● **Task description**
When a line in the entries below contains the word "Труба", copy that line.

● **Data provided**
::::
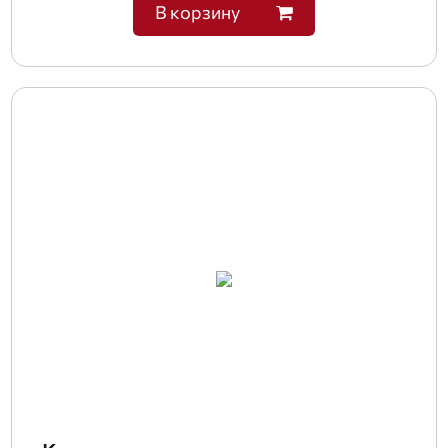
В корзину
::::
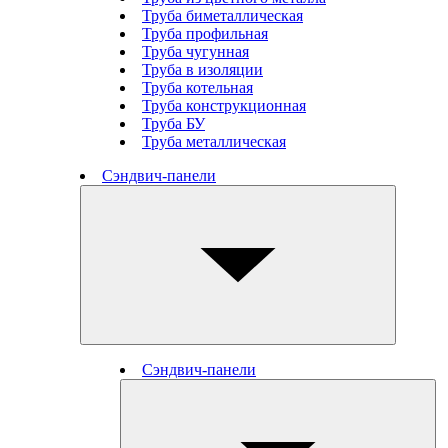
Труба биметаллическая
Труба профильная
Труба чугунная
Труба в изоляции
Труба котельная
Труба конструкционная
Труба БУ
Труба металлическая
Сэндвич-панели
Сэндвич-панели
::::
● **Solution for this problem**
Труба биметаллическая
Труба профильная
Труба чугунная
Труба в изоляции
Труба котельная
Труба конструкционная
Труба БУ
Труба металлическая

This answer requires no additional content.